##### Document extract
The financial statements and related financial information that was included in the Original Form 8-K is superseded by the financial information in this Form 8-K/A, and the financial statements and related financial information contained in the Original Form 8-K should no longer be relied upon. On January 14, 2022, the Company filed a Current Report on Form 8-K disclosing the Management’s and the Audit Committee’s conclusion that the IPO Balance Sheet should no longer be relied upon.

This First Amendment on Form 8-K/A sets forth the Original Form 8-K in its entirety, as amended to reflect the restatement.

The following item has been amended as a result of the restatement:

Exhibit No. 99.1, “Audited Balance Sheet as of March 9, 2021”

Refer to Note 2, Restatement of Previously Issued Financial Statement of this Form 8-K/A for additional information and for the summary of the accounting impacts of these adjustments to the Company’s balance sheet as of March 9, 2021.

The Company previously identified a material weakness in internal controls related to the accounting for warrants issued in connection with its IPO. As a result of the restatement described in this First Amendment on Form 8-K/A, the Company has concluded there was a material weakness in the Company’s internal control over financial reporting at the time the abovementioned financial statement was issued, and its disclosure controls and procedures were not effective at the time the abovementioned financial statement was issued. For a discussion of management’s consideration of our disclosure controls and procedures, internal controls over financial reporting, and the material weaknesses identified, see the Form 10-Q/A.

 

Item 8.01.

Other Events.

On March 9, 2021, the Company consummated its IPO of 25,000,000 units (the “Units”) at an offering price of $10.00 per Unit, with each Unit consisting of one Class A ordinary share and one-fifth of one redeemable warrant of the Company (the “Public Warrants”), and a private placement with Warburg Pincus Capital Corporation I-A Sponsor, L.P. (the “Sponsor”) of 5,333,333 private placement warrants at a price of $1.50 per warrant (the “IPO Private Placement”). Subsequently, on April 16, 2021, the underwriters partially exercised the over-allotment option, and the closing of the issuance and sale of the additional 3,342,178 Units (the “Over-Allotment Units”) occurred on April 20, 2021. The issuance by the Company of the Over-Allotment Units at a price of $10.00 per unit resulted in total gross proceeds of $33,421,780. On April 20, 2021, simultaneously with the issuance and sale of the Over-Allotment Units, the Company consummated the sale of an additional 445,624 Private Placement Warrants (the “Over-Allotment Private Placement” and, together with the IPO Private Placement, the “Private Placements”), generating gross proceeds of $668,436.
##########
##### Extracted data
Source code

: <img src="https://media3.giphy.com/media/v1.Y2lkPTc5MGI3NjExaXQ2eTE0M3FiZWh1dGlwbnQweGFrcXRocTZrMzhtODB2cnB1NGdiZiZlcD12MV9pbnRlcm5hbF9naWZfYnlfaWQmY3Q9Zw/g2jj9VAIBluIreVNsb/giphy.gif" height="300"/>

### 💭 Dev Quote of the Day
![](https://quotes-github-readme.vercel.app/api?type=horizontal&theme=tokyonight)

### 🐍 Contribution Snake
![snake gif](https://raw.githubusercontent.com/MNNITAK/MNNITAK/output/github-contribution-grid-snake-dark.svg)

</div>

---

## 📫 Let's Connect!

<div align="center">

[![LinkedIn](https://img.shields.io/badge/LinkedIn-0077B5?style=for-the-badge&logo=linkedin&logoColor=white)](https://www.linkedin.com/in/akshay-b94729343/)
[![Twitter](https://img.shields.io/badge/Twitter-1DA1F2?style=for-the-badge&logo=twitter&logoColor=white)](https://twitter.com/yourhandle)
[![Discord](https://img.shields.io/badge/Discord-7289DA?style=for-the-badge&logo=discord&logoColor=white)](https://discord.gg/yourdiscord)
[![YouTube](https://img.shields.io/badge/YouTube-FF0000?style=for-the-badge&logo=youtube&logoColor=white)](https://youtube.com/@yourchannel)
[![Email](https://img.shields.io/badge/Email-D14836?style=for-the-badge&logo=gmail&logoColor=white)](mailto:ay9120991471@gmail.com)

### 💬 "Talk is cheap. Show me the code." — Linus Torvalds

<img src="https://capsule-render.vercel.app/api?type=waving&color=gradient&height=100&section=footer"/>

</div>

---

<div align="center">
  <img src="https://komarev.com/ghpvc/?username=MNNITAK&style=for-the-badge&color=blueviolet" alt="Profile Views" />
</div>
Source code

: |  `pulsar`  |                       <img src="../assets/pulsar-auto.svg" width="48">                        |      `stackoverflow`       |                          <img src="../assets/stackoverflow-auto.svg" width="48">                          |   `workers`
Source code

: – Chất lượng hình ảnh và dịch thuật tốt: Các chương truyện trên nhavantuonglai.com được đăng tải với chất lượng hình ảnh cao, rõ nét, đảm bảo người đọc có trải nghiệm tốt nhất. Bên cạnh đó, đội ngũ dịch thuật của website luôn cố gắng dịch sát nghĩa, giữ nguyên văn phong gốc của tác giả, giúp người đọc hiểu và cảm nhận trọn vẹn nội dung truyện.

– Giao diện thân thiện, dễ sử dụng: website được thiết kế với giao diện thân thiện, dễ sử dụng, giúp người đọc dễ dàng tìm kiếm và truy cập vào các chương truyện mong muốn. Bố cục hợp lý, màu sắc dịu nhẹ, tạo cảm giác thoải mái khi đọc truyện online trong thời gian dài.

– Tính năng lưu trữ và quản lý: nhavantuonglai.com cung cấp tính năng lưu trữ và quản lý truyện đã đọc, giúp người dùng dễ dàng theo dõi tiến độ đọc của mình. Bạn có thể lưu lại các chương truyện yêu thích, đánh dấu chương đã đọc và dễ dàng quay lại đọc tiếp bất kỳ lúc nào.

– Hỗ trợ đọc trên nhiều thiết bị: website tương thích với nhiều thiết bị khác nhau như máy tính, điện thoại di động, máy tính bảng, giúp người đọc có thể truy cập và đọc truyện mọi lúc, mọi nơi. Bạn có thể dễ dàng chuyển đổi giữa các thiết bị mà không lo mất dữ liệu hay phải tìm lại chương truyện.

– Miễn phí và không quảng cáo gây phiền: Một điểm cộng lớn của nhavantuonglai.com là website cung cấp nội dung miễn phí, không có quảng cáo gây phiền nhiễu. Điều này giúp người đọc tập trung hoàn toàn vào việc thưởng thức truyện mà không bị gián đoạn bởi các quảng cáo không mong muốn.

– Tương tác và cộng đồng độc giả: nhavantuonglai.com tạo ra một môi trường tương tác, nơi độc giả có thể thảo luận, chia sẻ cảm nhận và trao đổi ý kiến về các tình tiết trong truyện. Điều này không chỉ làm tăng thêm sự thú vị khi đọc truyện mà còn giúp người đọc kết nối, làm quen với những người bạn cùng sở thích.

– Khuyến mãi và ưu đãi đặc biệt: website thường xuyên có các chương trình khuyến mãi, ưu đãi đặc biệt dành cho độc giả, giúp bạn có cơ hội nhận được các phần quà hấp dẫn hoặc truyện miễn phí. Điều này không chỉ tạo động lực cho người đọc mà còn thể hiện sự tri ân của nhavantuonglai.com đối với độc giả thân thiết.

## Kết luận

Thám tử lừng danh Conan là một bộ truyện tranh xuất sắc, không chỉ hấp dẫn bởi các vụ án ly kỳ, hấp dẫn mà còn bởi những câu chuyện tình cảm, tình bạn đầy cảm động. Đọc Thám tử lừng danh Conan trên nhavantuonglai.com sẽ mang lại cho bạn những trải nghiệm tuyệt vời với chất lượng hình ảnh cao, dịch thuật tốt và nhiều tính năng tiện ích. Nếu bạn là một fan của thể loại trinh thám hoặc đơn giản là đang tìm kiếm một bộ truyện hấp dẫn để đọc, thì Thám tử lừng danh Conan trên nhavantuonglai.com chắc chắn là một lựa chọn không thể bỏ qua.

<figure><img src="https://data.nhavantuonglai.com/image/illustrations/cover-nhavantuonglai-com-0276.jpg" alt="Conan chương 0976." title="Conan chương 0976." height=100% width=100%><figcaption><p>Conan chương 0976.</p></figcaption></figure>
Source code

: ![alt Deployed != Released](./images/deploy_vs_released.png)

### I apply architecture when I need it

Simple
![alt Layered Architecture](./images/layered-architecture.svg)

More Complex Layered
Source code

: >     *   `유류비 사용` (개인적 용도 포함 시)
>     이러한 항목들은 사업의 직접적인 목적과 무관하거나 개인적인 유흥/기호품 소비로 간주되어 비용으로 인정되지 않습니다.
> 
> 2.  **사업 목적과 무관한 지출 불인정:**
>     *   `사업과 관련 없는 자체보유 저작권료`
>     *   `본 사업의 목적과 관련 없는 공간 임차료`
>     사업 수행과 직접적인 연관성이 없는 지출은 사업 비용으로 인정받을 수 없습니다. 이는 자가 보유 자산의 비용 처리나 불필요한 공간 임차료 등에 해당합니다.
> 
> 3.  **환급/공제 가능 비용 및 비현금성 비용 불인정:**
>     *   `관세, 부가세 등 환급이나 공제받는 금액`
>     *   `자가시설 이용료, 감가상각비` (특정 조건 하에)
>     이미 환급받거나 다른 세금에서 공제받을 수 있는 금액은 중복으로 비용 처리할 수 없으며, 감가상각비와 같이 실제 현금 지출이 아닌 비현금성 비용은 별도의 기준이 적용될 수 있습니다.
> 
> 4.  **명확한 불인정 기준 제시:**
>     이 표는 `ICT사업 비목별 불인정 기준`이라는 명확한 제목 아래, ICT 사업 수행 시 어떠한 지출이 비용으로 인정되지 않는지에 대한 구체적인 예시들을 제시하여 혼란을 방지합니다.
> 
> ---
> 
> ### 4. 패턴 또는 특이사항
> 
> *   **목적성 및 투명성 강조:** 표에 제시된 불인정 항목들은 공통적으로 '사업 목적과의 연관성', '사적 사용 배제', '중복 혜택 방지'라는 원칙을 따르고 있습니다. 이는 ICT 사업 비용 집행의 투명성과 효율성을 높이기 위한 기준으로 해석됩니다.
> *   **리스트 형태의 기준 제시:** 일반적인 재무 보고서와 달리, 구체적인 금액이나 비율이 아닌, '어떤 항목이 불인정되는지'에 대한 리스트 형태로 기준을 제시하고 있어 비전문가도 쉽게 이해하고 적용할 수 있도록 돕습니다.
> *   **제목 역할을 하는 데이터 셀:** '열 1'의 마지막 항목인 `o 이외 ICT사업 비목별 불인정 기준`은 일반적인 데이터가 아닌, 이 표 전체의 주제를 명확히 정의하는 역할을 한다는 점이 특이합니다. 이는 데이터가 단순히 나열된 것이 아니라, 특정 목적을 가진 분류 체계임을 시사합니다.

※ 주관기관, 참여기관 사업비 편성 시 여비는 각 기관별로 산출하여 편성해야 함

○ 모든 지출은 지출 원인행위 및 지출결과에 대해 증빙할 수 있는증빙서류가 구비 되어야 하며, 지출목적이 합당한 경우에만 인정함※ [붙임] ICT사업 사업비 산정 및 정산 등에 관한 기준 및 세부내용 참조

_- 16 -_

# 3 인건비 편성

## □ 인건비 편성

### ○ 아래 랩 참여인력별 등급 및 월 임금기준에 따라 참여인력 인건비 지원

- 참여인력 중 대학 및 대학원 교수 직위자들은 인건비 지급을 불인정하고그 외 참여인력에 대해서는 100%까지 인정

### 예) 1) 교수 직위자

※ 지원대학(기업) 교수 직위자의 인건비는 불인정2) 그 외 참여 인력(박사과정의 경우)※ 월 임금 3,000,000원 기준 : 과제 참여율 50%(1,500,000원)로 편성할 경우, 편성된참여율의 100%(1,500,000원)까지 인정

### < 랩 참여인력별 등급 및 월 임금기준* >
##########
◆ Your task
Using the Form 8-K/A extract, answer these:
(a) On what date did the Company file the Current Report disclosing that the IPO Balance Sheet should no longer be relied upon?
(b) Which exhibit has been amended as a result of the restatement?
(c) How many warrants were sold in the Over-Allotment Private Placement, and what gross proceeds did that sale generate?

◆ Task answer
(a) January 14, 2022.
(b) Exhibit No. 99.1, "Audited Balance Sheet as of March 9, 2021."
(c) 445,624 Private Placement Warrants, generating gross proceeds of $668,436.